■ **Your task**
An exact copy of every entry is needed, with the images left out.

■ **Task data**
■ ■ ■ ■

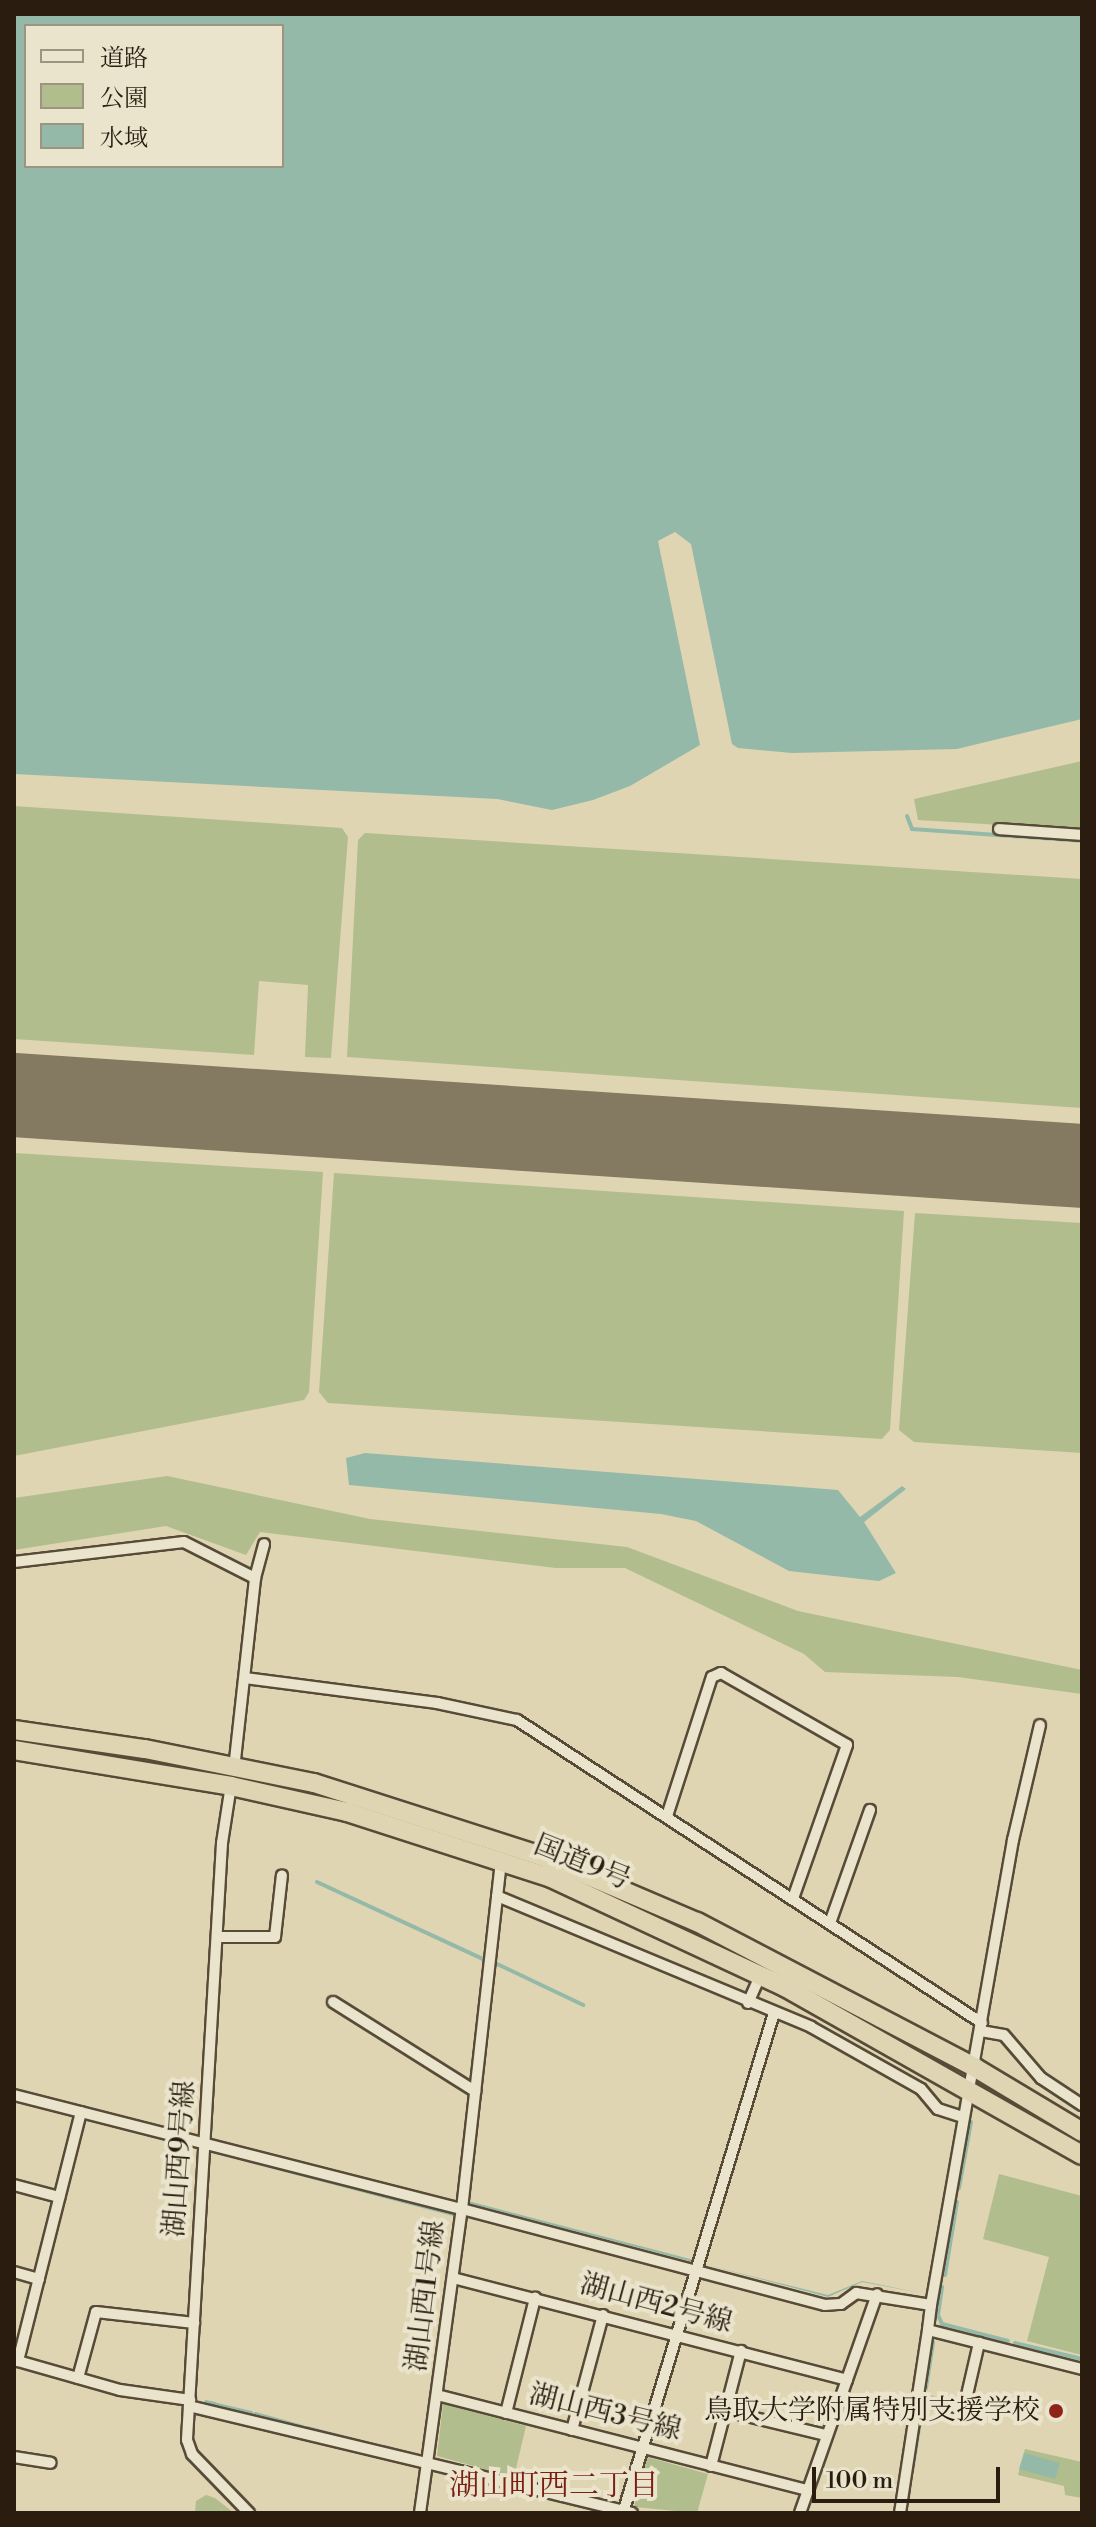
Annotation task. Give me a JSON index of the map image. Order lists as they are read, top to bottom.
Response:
{
  "streets": {
    "highway": ["国道9号"],
    "street": [
      "湖山西9号線",
      "湖山西1号線",
      "湖山西2号線",
      "湖山西3号線"
    ]
  },
  "crossings": [
    ["国道9号", "湖山西9号線"],
    ["湖山西1号線", "湖山西2号線"],
    ["湖山西1号線", "湖山西3号線"]
  ],
  "districts": ["湖山町西二丁目"],
  "places": ["鳥取大学附属特別支援学校"],
  "legend": ["道路", "公園", "水域"],
  "scale_bar": "100 m"
}
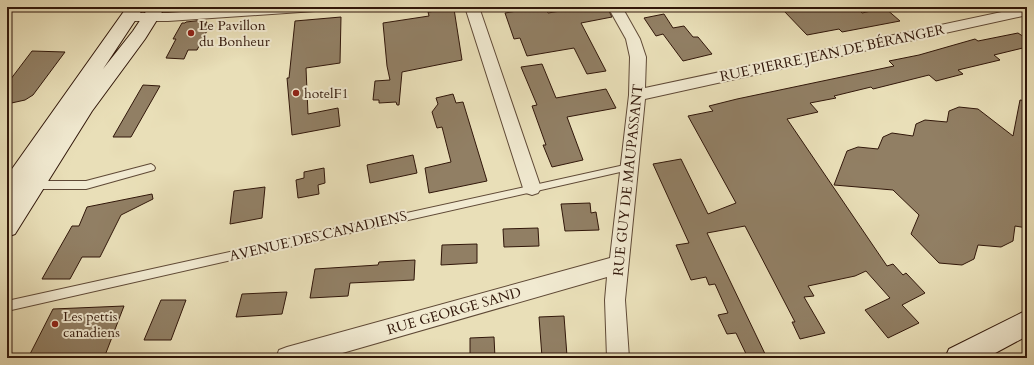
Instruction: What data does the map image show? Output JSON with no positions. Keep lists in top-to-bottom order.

■ ■ ■ ■

■ **Result for this task**
Annotation task. Give me a JSON index of the map image. Order lists as they are read, top to bottom.
Response:
{
  "streets": {
    "highway": ["国道9号"],
    "street": [
      "湖山西9号線",
      "湖山西1号線",
      "湖山西2号線",
      "湖山西3号線"
    ]
  },
  "crossings": [
    ["国道9号", "湖山西9号線"],
    ["湖山西1号線", "湖山西2号線"],
    ["湖山西1号線", "湖山西3号線"]
  ],
  "districts": ["湖山町西二丁目"],
  "places": ["鳥取大学附属特別支援学校"],
  "legend": ["道路", "公園", "水域"],
  "scale_bar": "100 m"
}
Instruction: What data does the map image show? Output JSON with no positions. Keep lists in top-to-bottom order.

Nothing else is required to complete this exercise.